It is not news to anyone in the healthcare industry that payment is continuing and that there is an increasing migration from fee-for-service to fee-for-value. Fee-for-value usually encompasses some combination of cost and quality. In the commercial market especially, HEDIS metrics are often the primary focus of quality measurement. Such metrics are often preventative measures that involve targeted actions at specific populations. It is often the case that most practices are not maximizing their revenue by optimizing their quality/incentive processes and making optimal use of their EMR and its reporting functions.

Prior to discussing some strategies to effectively use one’s EMR to close more HEDIS gaps, it is important to recognize that regardless of how well thought out and accurate one’s EMR processes are, if that data is not making it to the payer, than it is irrelevant from an incentive perspective. The most straight-forward method of getting data to a payer is by attaching it to a claim. Wherever possible, a practice’s billers should put forth the effort to attach such informational data to claims so that it is processed by the payer. Administrative or claims data is the easiest data to use for HEDIS as it does not have as much of an additional audit threshold as does supplemental and non-standard supplemental data (the other ways to enter data). If one’s payer – for some reason – does not allow such data, they may very well have a portal that can be used to enter such data. An audit may be required but is likely relatively straightforward. While this may seem duplicative – charting in an EMR and then in a data entry tool – the financial benefits may outweigh the staffing costs. The final way is through a feed from one’s EMR to the payer; this is an efficient method, but it is not always available. Practices that are part of an IPA or ACO are more likely to have this available as it is may be a part of any extensive risk-based payer contract.

Within the practice, however, the first step that must occur is to have an agreed upon method for charting data related to measures. If your EMR has a HEDIS module, their guidance is likely best to be used because they can calculate quality measure numerators and denominators and probably provide additional reporting tools. If there isn’t a HEDIS module, one is fortunate because a lot of HEDIS measures are fairly straightforward. For example, A1C screenings for diabetics, BMI screenings, and blood pressure screenings are simple enough; however, there are more challenges for measures such as retinal eye exams for diabetics and depression screenings. If one doesn’t have an EMR with a PHQ2/9 form and scoring tool, one must convert a paper version of the form – at least the final score – into some sort of electronic notation in the chart and with the retinal eye exam, one must convert the findings (date of the exam and positive/negative for retinopathy) from the referral note. Often there are structured data fields that can be created or templates that can be used for such information. What is important to be mindful of is if one’s EMR has a generic reporting/registry tool, the recording of such measurement information should be done in a way that can be reported by with such tools (examples include eClinicalWorks’s registry and EBO reporting tools).

Once a practice has determined a documentation strategy, the processes must be put in place. For example, during chart prep, staff ought to check to see what gaps the patient has. That can be done by either referencing an internal EMR registry or – if available – looking up the patient on a payer portal. To make things more efficient, if the provider is needed, such requests should be documented in a standard area that is check during every visit.
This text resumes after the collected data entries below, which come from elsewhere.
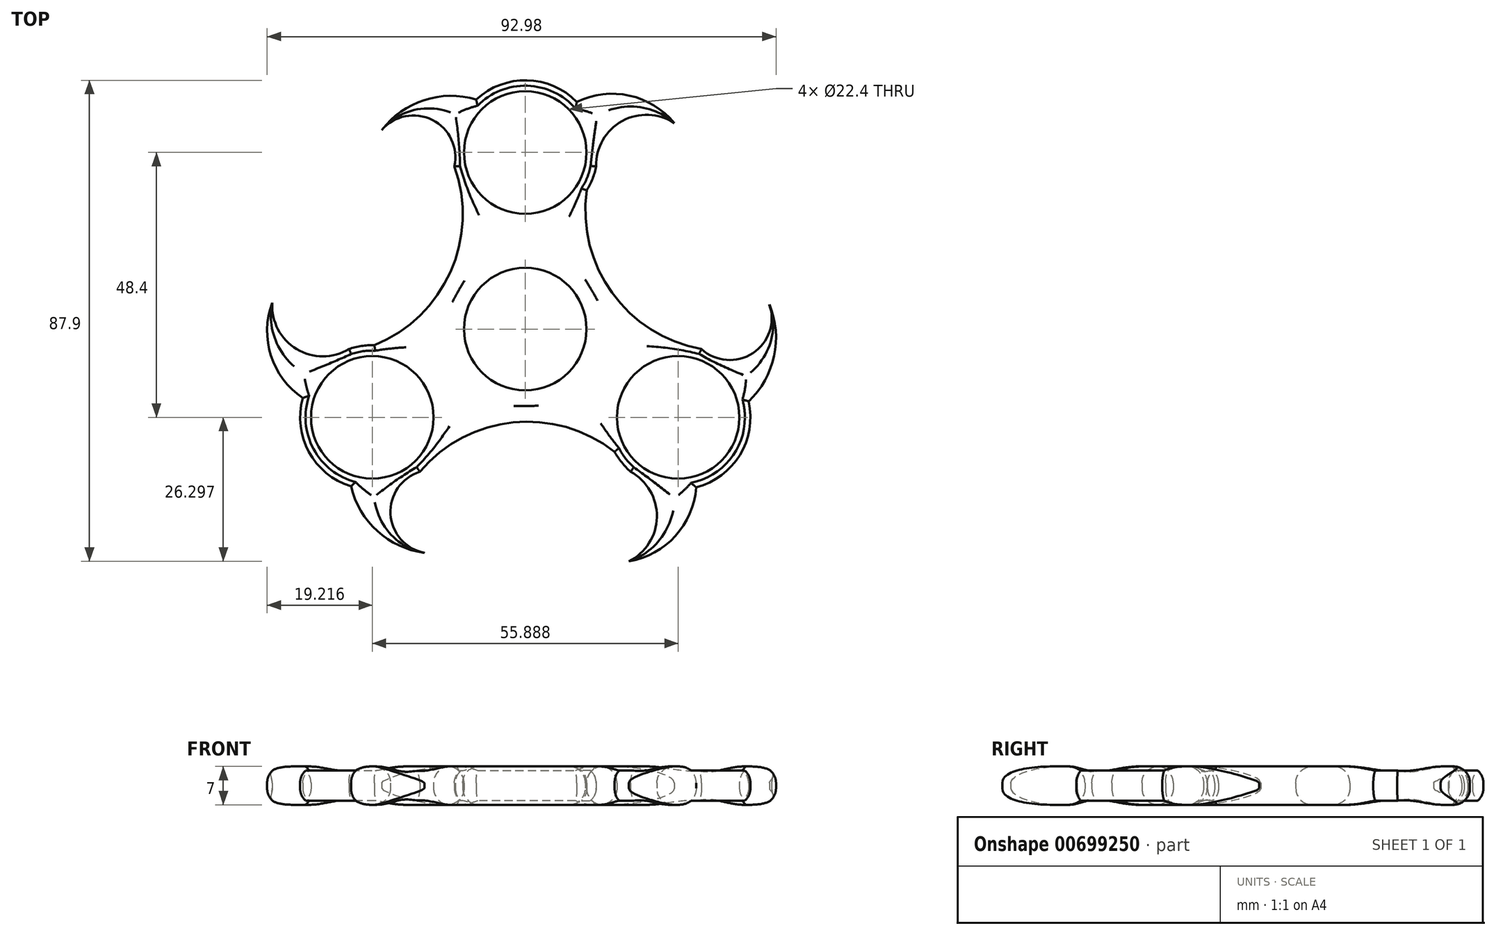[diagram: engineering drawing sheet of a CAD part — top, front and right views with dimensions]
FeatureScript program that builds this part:
annotation { "Feature Type Name" : "Feature", "Feature Type Description" : "" }
export const myFeature = defineFeature(function(context is Context, id is Id, definition is map)
    precondition{}
    {
        {
            var Q0;
            Q0=qCreatedBy(makeId("Top.planeOp"),FACE);
            var sketch = newSketch(context, id + "F0", { "sketchPlane" : qUnion([Q0])});
            skCircle(sketch, "E0", {"center": v(0, 0) * mm, "radius": 11.2 * mm});
            skCircle(sketch, "E1", {"center": v(0, 32.27) * mm, "radius": 11.2 * mm});
            skArc(sketch, "E2", {"start": v(11.24, 25.35) * mm, "mid": v(1.03, 45.43) * mm, "end": v(-12.18, 27.18) * mm});
            skCircle(sketch, "E3.1.0", {"center": v(-27.94, -16.13) * mm, "radius": 11.2 * mm});
            skArc(sketch, "E3.1.1", {"start": v(-27.58, -2.94) * mm, "mid": v(-39.86, -21.82) * mm, "end": v(-17.45, -24.14) * mm});
            skCircle(sketch, "E3.2.0", {"center": v(27.94, -16.13) * mm, "radius": 11.2 * mm});
            skArc(sketch, "E3.2.1", {"start": v(16.33, -22.41) * mm, "mid": v(38.83, -23.6) * mm, "end": v(29.63, -3.04) * mm});
            skArc(sketch, "E4", {"start": v(-27.58, -2.94) * mm, "mid": v(-13.67, 10.44) * mm, "end": v(-12.95, 29.72) * mm});
            skArc(sketch, "E5.1.0", {"start": v(16.33, -22.41) * mm, "mid": v(-2.2, -17.06) * mm, "end": v(-19.26, -26.08) * mm});
            skArc(sketch, "E5.2.0", {"start": v(11.24, 25.35) * mm, "mid": v(15.88, 6.62) * mm, "end": v(32.22, -3.64) * mm});
            skArc(sketch, "E6", {"start": v(-8.97, 41.95) * mm, "mid": v(-19.22, 41.58) * mm, "end": v(-27.12, 35.05) * mm});
            skArc(sketch, "E7", {"start": v(-12.95, 29.72) * mm, "mid": v(-17.72, 38.55) * mm, "end": v(-27.12, 35.05) * mm});
            skArc(sketch, "E8", {"start": v(27.27, 37.63) * mm, "mid": v(19.02, 42.67) * mm, "end": v(9.42, 41.52) * mm});
            skArc(sketch, "E9", {"start": v(27.27, 37.63) * mm, "mid": v(17.72, 38.01) * mm, "end": v(12.95, 29.72) * mm});
            skArc(sketch, "E10.1.0", {"start": v(-46.22, 4.8) * mm, "mid": v(-41.78, -3.66) * mm, "end": v(-32.22, -3.64) * mm});
            skArc(sketch, "E10.1.1", {"start": v(-46.22, 4.8) * mm, "mid": v(-46.46, -4.86) * mm, "end": v(-40.66, -12.6) * mm});
            skArc(sketch, "E10.1.2", {"start": v(-31.84, -28.74) * mm, "mid": v(-26.4, -37.43) * mm, "end": v(-16.8, -41.02) * mm});
            skArc(sketch, "E10.1.3", {"start": v(-19.26, -26.08) * mm, "mid": v(-24.53, -34.62) * mm, "end": v(-16.8, -41.02) * mm});
            skArc(sketch, "E10.2.0", {"start": v(18.95, -42.43) * mm, "mid": v(24.06, -34.35) * mm, "end": v(19.26, -26.08) * mm});
            skArc(sketch, "E10.2.1", {"start": v(18.95, -42.43) * mm, "mid": v(27.44, -37.8) * mm, "end": v(31.24, -28.91) * mm});
            skArc(sketch, "E10.2.2", {"start": v(40.81, -13.2) * mm, "mid": v(45.62, -4.15) * mm, "end": v(43.92, 5.97) * mm});
            skArc(sketch, "E10.2.3", {"start": v(32.22, -3.64) * mm, "mid": v(42.25, -3.93) * mm, "end": v(43.92, 5.97) * mm});
            skSolve(sketch);
        }
        {
            var Q0;
            Q0=makeQuery(id+"F0.imprint","IMPRINT",FACE,{"disambiguationData":[TD([[makeQuery(id+"F0.imprint","IMPRINT",EDGE,{"derivedFrom":sQuery(id+"F0.wireOp",EDGE,"E0")}),-1.0]])]});
            var Q1;
            {var subQ0=sQuery(id+"F0.wireOp",EDGE,"E6");var subQ1=sQuery(id+"F0.wireOp",EDGE,"E2");var subQ2=makeQuery(id+"F0.imprint","INTERSECT",VERTEX,{"derivedFrom":[subQ1,subQ0]});Q1=makeQuery(id+"F0.imprint","IMPRINT",FACE,{"disambiguationData":[TD([[makeQuery(id+"F0.imprint","IMPRINT",EDGE,{"disambiguationData":[TD([[subQ2,-1.0]])],"derivedFrom":subQ1}),-1.0]])]});}
            var Q2;
            {var subQ0=sQuery(id+"F0.wireOp",EDGE,"E8");Q2=makeQuery(id+"F0.imprint","IMPRINT",FACE,{"disambiguationData":[TD([[makeQuery(id+"F0.imprint","IMPRINT",EDGE,{"derivedFrom":subQ0}),1.0]])]});}
            var Q3;
            {var subQ0=sQuery(id+"F0.wireOp",EDGE,"E10.2.1");Q3=makeQuery(id+"F0.imprint","IMPRINT",FACE,{"disambiguationData":[TD([[makeQuery(id+"F0.imprint","IMPRINT",EDGE,{"derivedFrom":subQ0}),1.0]])]});}
            var Q4;
            {var subQ0=sQuery(id+"F0.wireOp",EDGE,"E10.2.2");var subQ1=sQuery(id+"F0.wireOp",EDGE,"E3.2.1");var subQ2=makeQuery(id+"F0.imprint","INTERSECT",VERTEX,{"derivedFrom":[subQ1,subQ0]});Q4=makeQuery(id+"F0.imprint","IMPRINT",FACE,{"disambiguationData":[TD([[makeQuery(id+"F0.imprint","IMPRINT",EDGE,{"disambiguationData":[TD([[subQ2,-1.0]])],"derivedFrom":subQ1}),-1.0]])]});}
            var Q5;
            {var subQ0=sQuery(id+"F0.wireOp",EDGE,"E10.1.1");Q5=makeQuery(id+"F0.imprint","IMPRINT",FACE,{"disambiguationData":[TD([[makeQuery(id+"F0.imprint","IMPRINT",EDGE,{"derivedFrom":subQ0}),1.0]])]});}
            var Q6;
            {var subQ0=sQuery(id+"F0.wireOp",EDGE,"E10.1.2");var subQ1=sQuery(id+"F0.wireOp",EDGE,"E3.1.1");var subQ2=makeQuery(id+"F0.imprint","INTERSECT",VERTEX,{"derivedFrom":[subQ1,subQ0]});Q6=makeQuery(id+"F0.imprint","IMPRINT",FACE,{"disambiguationData":[TD([[makeQuery(id+"F0.imprint","IMPRINT",EDGE,{"disambiguationData":[TD([[subQ2,-1.0]])],"derivedFrom":subQ1}),-1.0]])]});}
            extrude(context, id + "F1", {"entities" : qUnion([Q0, Q1, Q2, Q3, Q4, Q5, Q6]), "depth" : 7 * mm, "offsetDistance" : 25 * mm});
        }
        {
            var Q0;
            Q0=makeQuery(id+"F1.opExtrude","CAP_FACE",FACE,{"disambiguationData":[OSD([sQuery(id+"F0.wireOp",EDGE,"E0"),sQuery(id+"F0.wireOp",EDGE,"E1"),sQuery(id+"F0.wireOp",EDGE,"E2"),sQuery(id+"F0.wireOp",EDGE,"E3.1.0"),sQuery(id+"F0.wireOp",EDGE,"E3.1.1"),sQuery(id+"F0.wireOp",EDGE,"E3.2.0"),sQuery(id+"F0.wireOp",EDGE,"E3.2.1"),sQuery(id+"F0.wireOp",EDGE,"E4"),sQuery(id+"F0.wireOp",EDGE,"E5.1.0"),sQuery(id+"F0.wireOp",EDGE,"E5.2.0"),sQuery(id+"F0.wireOp",EDGE,"E6"),sQuery(id+"F0.wireOp",EDGE,"E7"),sQuery(id+"F0.wireOp",EDGE,"E8"),sQuery(id+"F0.wireOp",EDGE,"E9"),sQuery(id+"F0.wireOp",EDGE,"E10.1.0"),sQuery(id+"F0.wireOp",EDGE,"E10.1.1"),sQuery(id+"F0.wireOp",EDGE,"E10.1.2"),sQuery(id+"F0.wireOp",EDGE,"E10.1.3"),sQuery(id+"F0.wireOp",EDGE,"E10.2.0"),sQuery(id+"F0.wireOp",EDGE,"E10.2.1"),sQuery(id+"F0.wireOp",EDGE,"E10.2.2"),sQuery(id+"F0.wireOp",EDGE,"E10.2.3")])],"isStart":false});
            fillet(context, id + "F2", {"entities" : qUnion([Q0]), "radius" : 3 * mm, "tangentPropagation" : true, "allowEdgeOverflow" : false});
        }
        {
            var Q0;
            Q0=makeQuery(id+"F1.opExtrude","CAP_FACE",FACE,{"disambiguationData":[OSD([sQuery(id+"F0.wireOp",EDGE,"E0"),sQuery(id+"F0.wireOp",EDGE,"E1"),sQuery(id+"F0.wireOp",EDGE,"E2"),sQuery(id+"F0.wireOp",EDGE,"E3.1.0"),sQuery(id+"F0.wireOp",EDGE,"E3.1.1"),sQuery(id+"F0.wireOp",EDGE,"E3.2.0"),sQuery(id+"F0.wireOp",EDGE,"E3.2.1"),sQuery(id+"F0.wireOp",EDGE,"E4"),sQuery(id+"F0.wireOp",EDGE,"E5.1.0"),sQuery(id+"F0.wireOp",EDGE,"E5.2.0"),sQuery(id+"F0.wireOp",EDGE,"E6"),sQuery(id+"F0.wireOp",EDGE,"E7"),sQuery(id+"F0.wireOp",EDGE,"E8"),sQuery(id+"F0.wireOp",EDGE,"E9"),sQuery(id+"F0.wireOp",EDGE,"E10.1.0"),sQuery(id+"F0.wireOp",EDGE,"E10.1.1"),sQuery(id+"F0.wireOp",EDGE,"E10.1.2"),sQuery(id+"F0.wireOp",EDGE,"E10.1.3"),sQuery(id+"F0.wireOp",EDGE,"E10.2.0"),sQuery(id+"F0.wireOp",EDGE,"E10.2.1"),sQuery(id+"F0.wireOp",EDGE,"E10.2.2"),sQuery(id+"F0.wireOp",EDGE,"E10.2.3")])],"isStart":true});
            var Q1;
            Q1=makeQuery(id+"F1.opExtrude","CAP_EDGE",EDGE,{"disambiguationData":[OSD([sQuery(id+"F0.wireOp",EDGE,"E3.2.0")])],"isStart":true});
            var Q2;
            Q2=makeQuery(id+"F1.opExtrude","CAP_EDGE",EDGE,{"disambiguationData":[OSD([sQuery(id+"F0.wireOp",EDGE,"E3.1.0")])],"isStart":true});
            var Q3;
            {var subQ0=sQuery(id+"F0.wireOp",EDGE,"E3.1.0");Q3=makeQuery(id+"F2.opFillet","BLEND_EDGE",EDGE,{"blendedFrom":[makeQuery(id+"F1.opExtrude","CAP_EDGE",EDGE,{"disambiguationData":[OSD([subQ0])],"isStart":false}),makeQuery(id+"F1.opExtrude","SWEPT_FACE",FACE,{"disambiguationData":[OSD([subQ0])]})],"blendedInto":[makeQuery(id+"F1.opExtrude","SWEPT_FACE",FACE,{"disambiguationData":[OSD([subQ0])]})]});}
            var Q4;
            {var subQ0=sQuery(id+"F0.wireOp",EDGE,"E1");Q4=makeQuery(id+"F2.opFillet","BLEND_EDGE",EDGE,{"blendedFrom":[makeQuery(id+"F1.opExtrude","CAP_EDGE",EDGE,{"disambiguationData":[OSD([subQ0])],"isStart":false}),makeQuery(id+"F1.opExtrude","SWEPT_FACE",FACE,{"disambiguationData":[OSD([subQ0])]})],"blendedInto":[makeQuery(id+"F1.opExtrude","SWEPT_FACE",FACE,{"disambiguationData":[OSD([subQ0])]})]});}
            var Q5;
            {var subQ0=sQuery(id+"F0.wireOp",EDGE,"E0");Q5=makeQuery(id+"F2.opFillet","BLEND_EDGE",EDGE,{"blendedFrom":[makeQuery(id+"F1.opExtrude","CAP_EDGE",EDGE,{"disambiguationData":[OSD([subQ0])],"isStart":false}),makeQuery(id+"F1.opExtrude","SWEPT_FACE",FACE,{"disambiguationData":[OSD([subQ0])]})],"blendedInto":[makeQuery(id+"F1.opExtrude","SWEPT_FACE",FACE,{"disambiguationData":[OSD([subQ0])]})]});}
            fillet(context, id + "F3", {"entities" : qUnion([Q0, Q1, Q2, Q3, Q4, Q5]), "radius" : 3 * mm, "tangentPropagation" : true, "allowEdgeOverflow" : false});
        }
    });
Also, at regular intervals staff should pull lists of patients in need of gap closure (e.g., patients that need colorectal cancer screenings) and contact them via a messaging service built into the EMR, the patient portal, phone calls, or all three in order to be sure that needed services are performed. Practices may decide to concentrate on one or two measure per month for example. What is important is to have a methodical, regular, and consistent process that ensures that patients are tracked for compliance with HEDIS measures and contacted appropriately. Patients that persistently have large numbers of care gaps may be candidates for care management; sometimes care managers are more successful than other staff members at bringing a particular patient into optimal compliance.

It is important to remember that recording data in one’s EMR is not the goal; it is only a tool. The data must be tracked and sent somehow to the payer at regular intervals to optimize incentives and to allow a provider to demonstrate their effectiveness as a healthcare provider. One should look first to send the data through claims, then through an EMR interface if possible, and – finally – by entering the data into a payer portal.